This was the midterm project of the course Big Data and Business Analytics.
For this project, our goal is to predict future stock trend (up, down or neutral) based on news on companies. It would be really helpful while making decisions of investing.

Advisor: Prof. Li-wei Yang @NTUIM
Judy Liu, Kai-Ming Shan @NTUIM ;
Tsai-Tin Yu, Pei-shuan Lee, Shin-Rou Huang, Jin-Yi Ho @NTUIB


Due to authority and IP policies, only few slides and contents are shown below.

Data Description

Data Source: Professor.

  • csv file of stock prices of Taiwan company in a month.
  • news in a month (in chinese)

We used news and prices from three companies: A, B, and C.
Further, we define the classes and labelled each news based on following rules:

  • NODATA: If no price data (basically ignore)
  • COMMON: abs(Price(Today+7)-Price(Today))/Price(Today)<=0.05
  • GOUP: Price(Today+7) > Price(Today) if not COMMON
  • GODOWN: Price(Today+7) < Price(Today) if not COMMON


Data Preprocessing

We used two-gram partitioning on news to generate keywords.
To be mention, since the text is in Chinese, we will merge the words to N-gram if possible.
For instance, A: 你 + B: 嗎 -> 你好嗎
Which the bold is a shared word in A’s tail and B’s head.

After getting the keywords, we define:

  • GOUP keywords: keyword from GOUP news, which are features indicating stock price increases
  • GODOWN keywords: keyword from GODOWN news, which are features indicating stock price decreases image-title-here


We implemented KNN model for this problem:

First, we need to construct the feature vectors for news and the vector space.
Basically, we tried three methods of creating vectors:

  • 0/1 method: word appears in text=1, else 0
  • tf method: word frequency in text
  • tf-idf value: tf-idf value of the word image-title-here Therefore, we have a dim(GOUP)+dim(GODOWN) dimension vector space.

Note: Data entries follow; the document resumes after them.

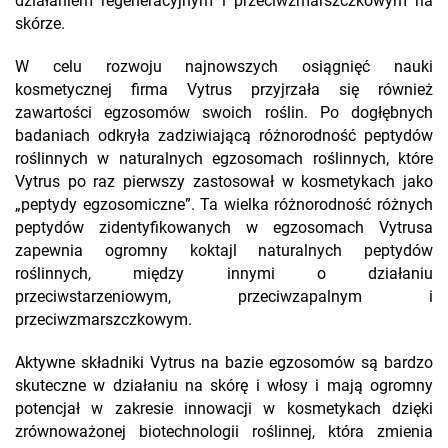
działaniem regeneracyjnym i przeciwzmarszczkowym na
skórze.
W celu rozwoju najnowszych osiągnięć nauki
kosmetycznej firma Vytrus przyjrzała się również
zawartości egzosomów swoich roślin. Po dogłębnych
badaniach odkryła zadziwiającą różnorodność peptydów
roślinnych w naturalnych egzosomach roślinnych, które
Vytrus po raz pierwszy zastosował w kosmetykach jako
„peptydy egzosomiczne”. Ta wielka różnorodność różnych
peptydów zidentyfikowanych w egzosomach Vytrusa
zapewnia ogromny koktajl naturalnych peptydów
roślinnych, między innymi o działaniu
przeciwstarzeniowym, przeciwzapalnym i
przeciwzmarszczkowym.
Aktywne składniki Vytrus na bazie egzosomów są bardzo
skuteczne w działaniu na skórę i włosy i mają ogromny
potencjał w zakresie innowacji w kosmetykach dzięki
zrównoważonej biotechnologii roślinnej, która zmienia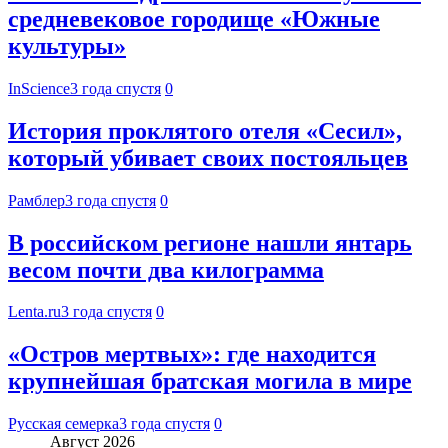
средневековое городище «Южные
культуры»
InScience
3 года спустя
0
История проклятого отеля «Сесил»,
который убивает своих постояльцев
Рамблер
3 года спустя
0
В российском регионе нашли янтарь
весом почти два килограмма
Lenta.ru
3 года спустя
0
«Остров мертвых»: где находится
крупнейшая братская могила в мире
Русская семерка
3 года спустя
0
Август 2026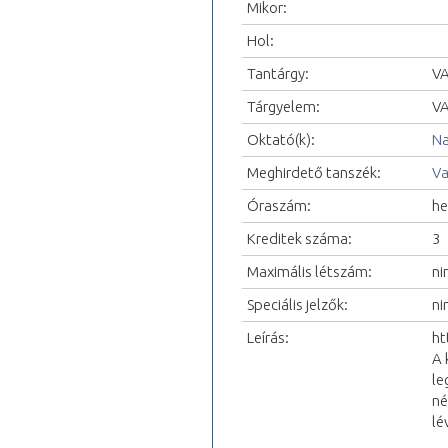
Mikor:
Hol:
Tantárgy:
VA
Tárgyelem:
VA
Oktató(k):
Na
Meghirdető tanszék:
Va
Óraszám:
he
Kreditek száma:
3
Maximális létszám:
ni
Speciális jelzők:
ni
Leírás:
ht
A 
le
né
lé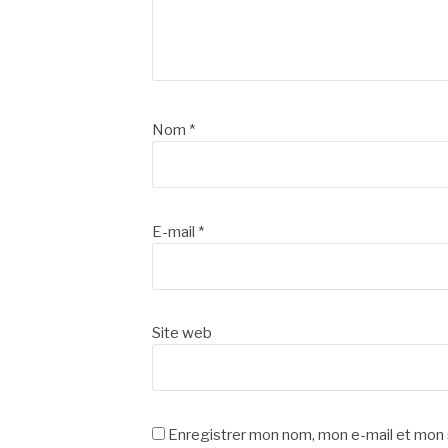
Nom
*
E-mail
*
Site web
Enregistrer mon nom, mon e-mail et mon 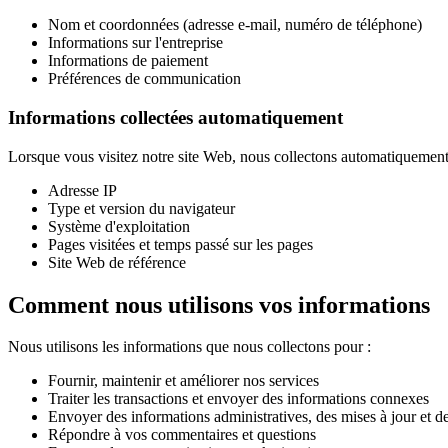
Nom et coordonnées (adresse e-mail, numéro de téléphone)
Informations sur l'entreprise
Informations de paiement
Préférences de communication
Informations collectées automatiquement
Lorsque vous visitez notre site Web, nous collectons automatiquement 
Adresse IP
Type et version du navigateur
Système d'exploitation
Pages visitées et temps passé sur les pages
Site Web de référence
Comment nous utilisons vos informations
Nous utilisons les informations que nous collectons pour :
Fournir, maintenir et améliorer nos services
Traiter les transactions et envoyer des informations connexes
Envoyer des informations administratives, des mises à jour et des
Répondre à vos commentaires et questions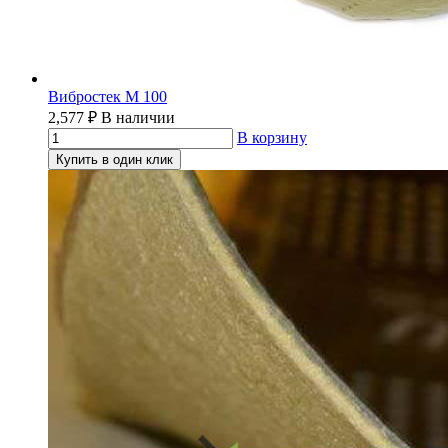
Вибростек М 100
2,577
₽
В наличии
В корзину
Купить в один клик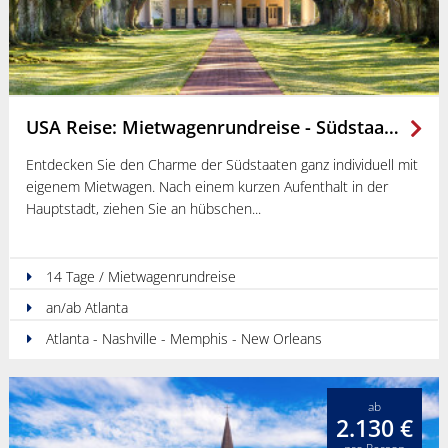
USA Reise: Mietwagenrundreise - Südstaaten Entdeckertour
Entdecken Sie den Charme der Südstaaten ganz individuell mit
eigenem Mietwagen. Nach einem kurzen Aufenthalt in der
Hauptstadt, ziehen Sie an hübschen
14 Tage / Mietwagenrundreise
an/ab Atlanta
Atlanta - Nashville - Memphis - New Orleans
ab
2.130 €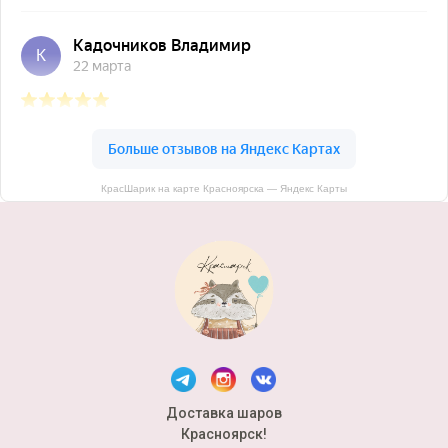
КрасШарик на карте Красноярска — Яндекс Карты
Доставка шаров
Красноярск!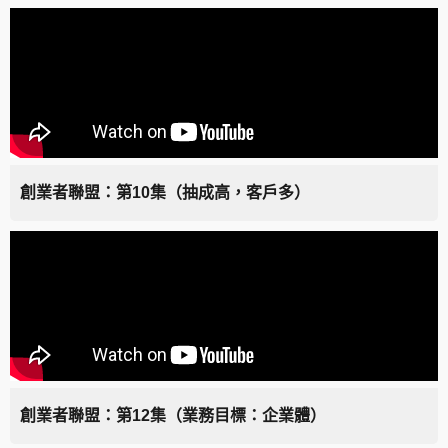
創業者聯盟：第10集（抽成高，客戶多）
創業者聯盟：第12集（業務目標：企業體）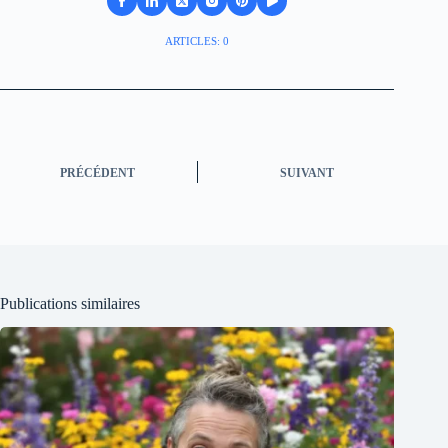
ARTICLES: 0
PRÉCÉDENT
SUIVANT
Publications similaires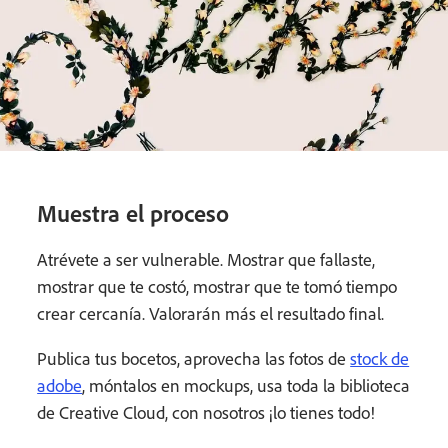
Muestra el proceso
Atrévete a ser vulnerable. Mostrar que fallaste,
mostrar que te costó, mostrar que te tomó tiempo
crear cercanía. Valorarán más el resultado final.
Publica tus bocetos, aprovecha las fotos de
stock de
adobe
, móntalos en mockups, usa toda la biblioteca
de Creative Cloud, con nosotros ¡lo tienes todo!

As for the distance function of kNN, which is Euclidean Distance.

Last, since we have three classes, we might encounter some problems while setting k=3.
Thus, we find the four points which have minimum distances.
After then, we tried to use majority voting of first three points to predict the value.
If those three classes have the same vote (=1), we use the fourth neighbor’s value as prediction.


We did inside test to test the accuracy.

As a result, we got the best accuracy of:

  • A company: 0.8277
  • B company: 0.7469
  • C company: 0.9066
    all with the tf-idf vector generation method.